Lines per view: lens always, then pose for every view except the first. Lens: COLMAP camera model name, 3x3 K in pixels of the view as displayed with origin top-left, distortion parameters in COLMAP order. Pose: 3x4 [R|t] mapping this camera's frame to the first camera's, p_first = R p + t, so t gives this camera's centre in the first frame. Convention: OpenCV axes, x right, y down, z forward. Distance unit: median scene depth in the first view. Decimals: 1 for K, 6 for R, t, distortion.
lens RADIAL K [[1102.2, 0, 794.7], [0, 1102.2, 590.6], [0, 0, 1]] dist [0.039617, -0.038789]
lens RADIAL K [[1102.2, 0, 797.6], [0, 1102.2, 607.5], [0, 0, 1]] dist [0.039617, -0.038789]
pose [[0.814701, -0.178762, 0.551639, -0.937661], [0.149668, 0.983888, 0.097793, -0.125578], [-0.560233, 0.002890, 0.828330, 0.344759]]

---

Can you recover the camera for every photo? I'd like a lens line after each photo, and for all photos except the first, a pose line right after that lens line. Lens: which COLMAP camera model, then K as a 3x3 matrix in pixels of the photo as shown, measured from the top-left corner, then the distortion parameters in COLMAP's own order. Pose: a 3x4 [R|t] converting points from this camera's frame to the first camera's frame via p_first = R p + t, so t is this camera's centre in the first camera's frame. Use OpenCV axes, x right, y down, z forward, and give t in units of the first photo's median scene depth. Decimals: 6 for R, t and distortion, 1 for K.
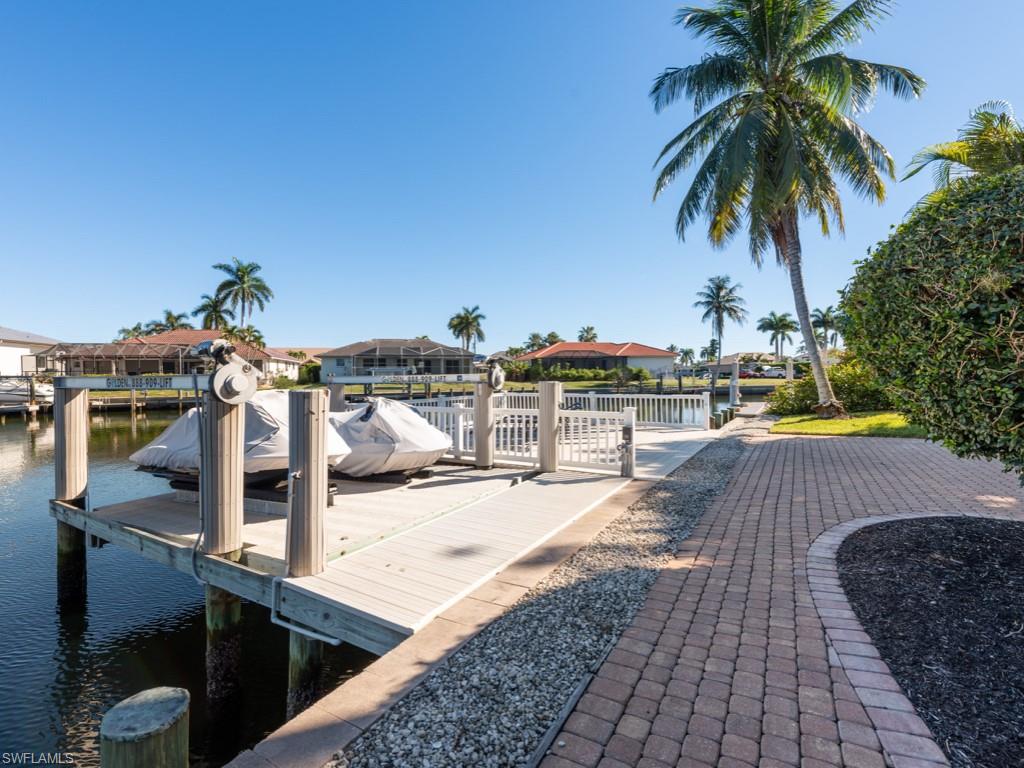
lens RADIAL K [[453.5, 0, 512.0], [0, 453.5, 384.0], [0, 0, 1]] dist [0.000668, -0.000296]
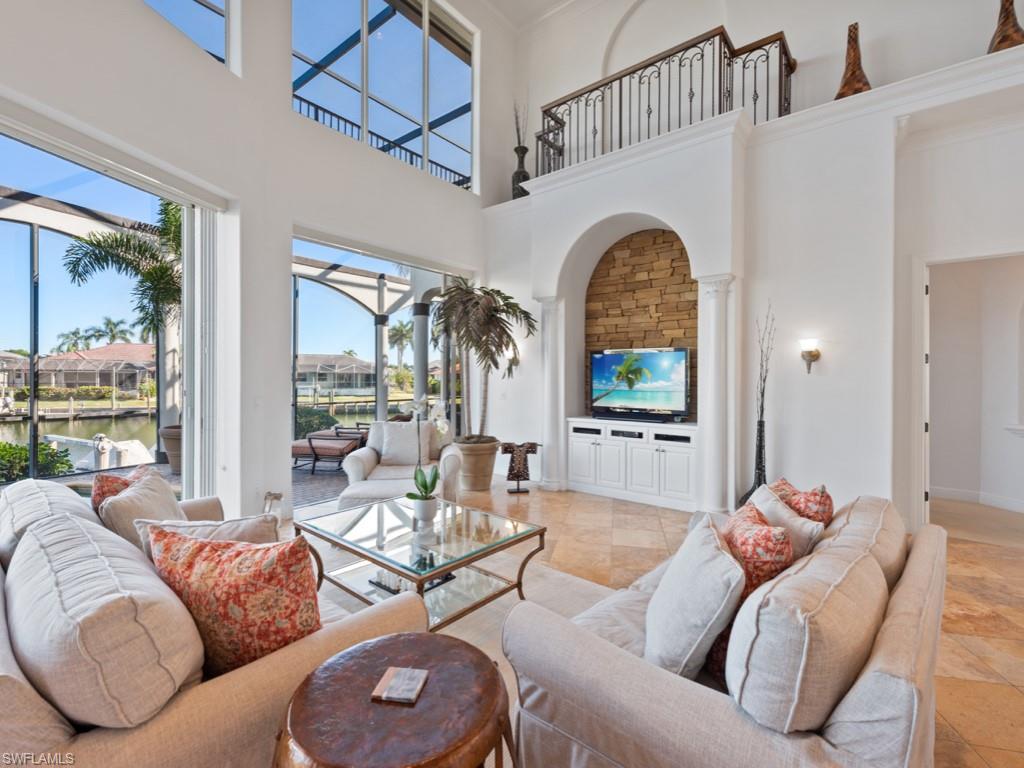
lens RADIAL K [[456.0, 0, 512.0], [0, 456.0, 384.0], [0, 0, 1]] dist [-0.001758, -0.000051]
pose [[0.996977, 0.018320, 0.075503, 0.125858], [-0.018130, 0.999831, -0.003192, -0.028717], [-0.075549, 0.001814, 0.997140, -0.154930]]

(What to work on): Output everything from the line containing "Lines per view: lens" down to the line containing "0.002890, 0.828330, 0.344759]]" as a two-column CSV with columns input and output. Give one CSV line for each row, putting its text and its answer each in a single quoted field with line breaks turned into spaces.

(Exercise response):
input,output
"Lines per view: lens always, then pose for every view except the first. Lens: COLMAP camera model name, 3x3 K in pixels of the view as displayed with origin top-left, distortion parameters in COLMAP order. Pose: 3x4 [R|t] mapping this camera's frame to the first camera's, p_first = R p + t, so t gives this camera's centre in the first frame. Convention: OpenCV axes, x right, y down, z forward. Distance unit: median scene depth in the first view. Decimals: 1 for K, 6 for R, t, distortion.","lens RADIAL K [[1102.2, 0, 794.7], [0, 1102.2, 590.6], [0, 0, 1]] dist [0.039617, -0.038789] lens RADIAL K [[1102.2, 0, 797.6], [0, 1102.2, 607.5], [0, 0, 1]] dist [0.039617, -0.038789] pose [[0.814701, -0.178762, 0.551639, -0.937661], [0.149668, 0.983888, 0.097793, -0.125578], [-0.560233, 0.002890, 0.828330, 0.344759]]"